Compilation album by Various Artists
- Released: 23 July 2002
- Genre: Microhouse, minimal techno
- Length: 1:14:43
- Label: Kompakt

Kompakt Total series chronology
| Total 3 (2001) | Kompakt: Total 4 (2002) | Total 5 (2003) |

= Total 4 =

Kompakt: Total 4 or Total 4 is the fourth installment, released on 23 July 2002, of the influential Cologne-based microhouse label Kompakt's annual compilation of vinyl releases and exclusives from its biggest artists and most promising newcomers. All tracks on the vinyl edition are previously unreleased.

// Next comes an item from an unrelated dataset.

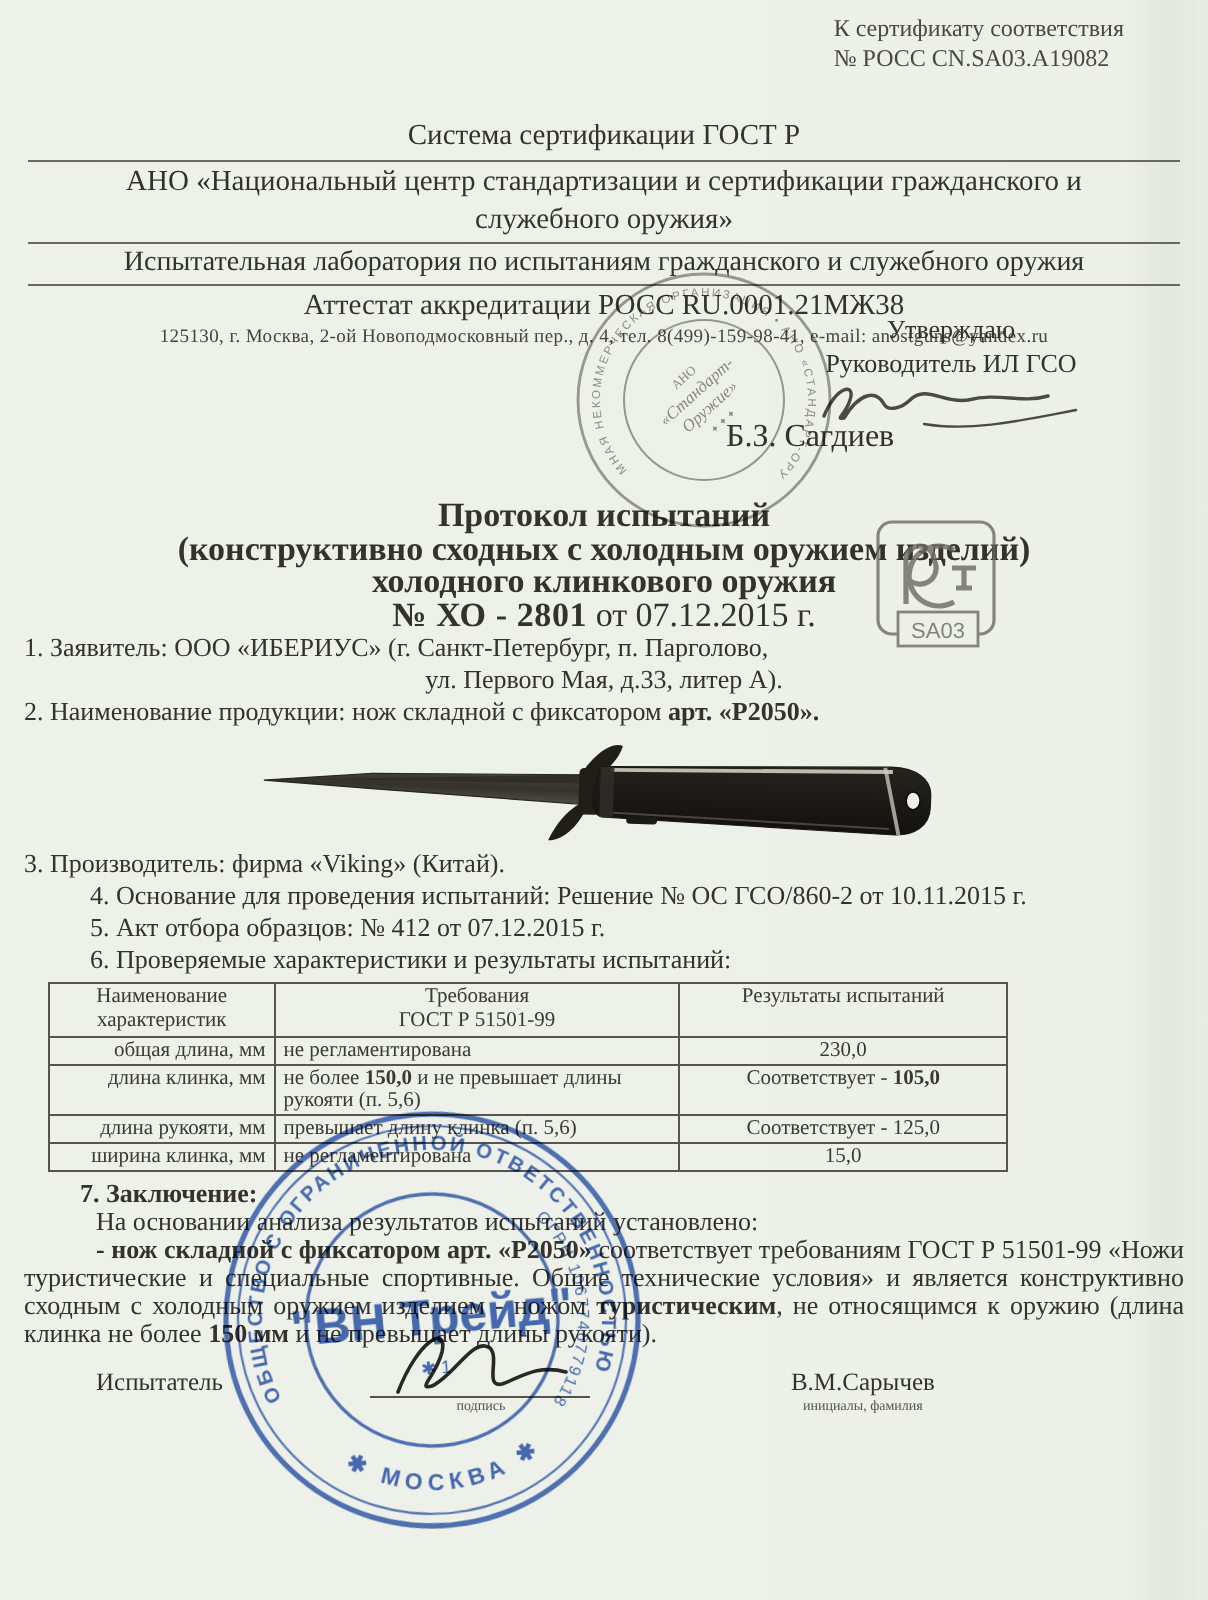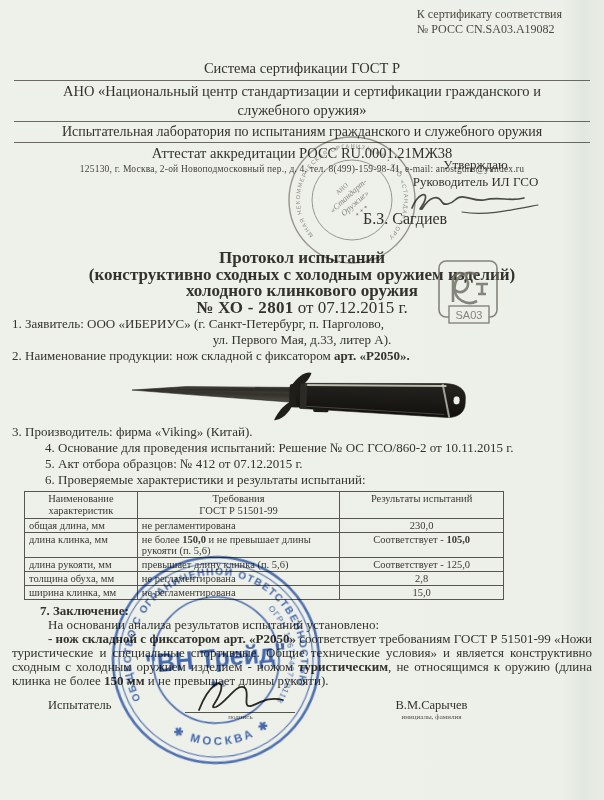"общая длина, мм" td.c-name { text-align: left -> right }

The CD edition includes most of the tracks from the vinyl edition, and additionally some songs which were at the time of release already available on 12-inch format. (Superpitcher covers a song from Brian Eno's 1974 solo debut Here Come the Warm Jets.)

Professional ratings
Review scores
| Source | Rating |
| Allmusic | link |

== Track listing : Vinyl Edition ==
- A1 Autobianchi – "All Around (Everybody's Kissing)" (6:22)
- A2 Freiland – "Frei" (5:40)
- B1 Jürgen Paape – "Mit Dir" (4:37)
- B2 Schaeben & Voss – "I Was A Train" (3:35)
- B3 Thomas Fehlmann – "Autopilot" (3:53)
- C1 Reinhard Voigt – "Die Andere" (6:17)
- C2 Justus Köhncke – "Station 18" (5:59)
- D1 M. Mayer – "Falling Hands" (5:54)
- D2 Superpitcher – "Baby's On Fire" (6:58)
Tracks B2 and B3 are exclusive to vinyl version. Tracks A1 and D2 are shortened on the CD.

== Track listing : CD Edition ==
1. Thomas Fehlmann – "Making It Whistle" (6:10)
2. Jürgen Paape – "Mit Dir" (4:28)
3. Jonas Bering – "Marine" (4:42)
4. Superpitcher – "Baby's On Fire" (6:17)
5. M. Mayer – "Falling Hands" (5:54)
6. Justus Köhncke – "Station 18" (5:05)
7. Schaeben & Voss – "The World Is Crazy" (5:45)
8. Freiland – "Frei" (5:40)
9. Reinhard Voigt – "Die Andere" (6:10)
10. Voigt & Voigt – "Roxy" (6:45)
11. Autobianchi – "All Around (Everybody's Kissing)" (5:09)
12. Kaito – "Beautiful Day" (7:29)
13. Closer Musik – "Maria" (5:09)

Six of the tracks on the CD are taken from previously released 12 inch vinyls originally released on Kompakt (catalogue number in parentheses): #1 (KOM51); #3 (KOM48); #7 (KOM63); #10 (Speicher 3); #12 (KOM39); #13 (KOM52). Most of those tracks appear on this compilation in shortened versions.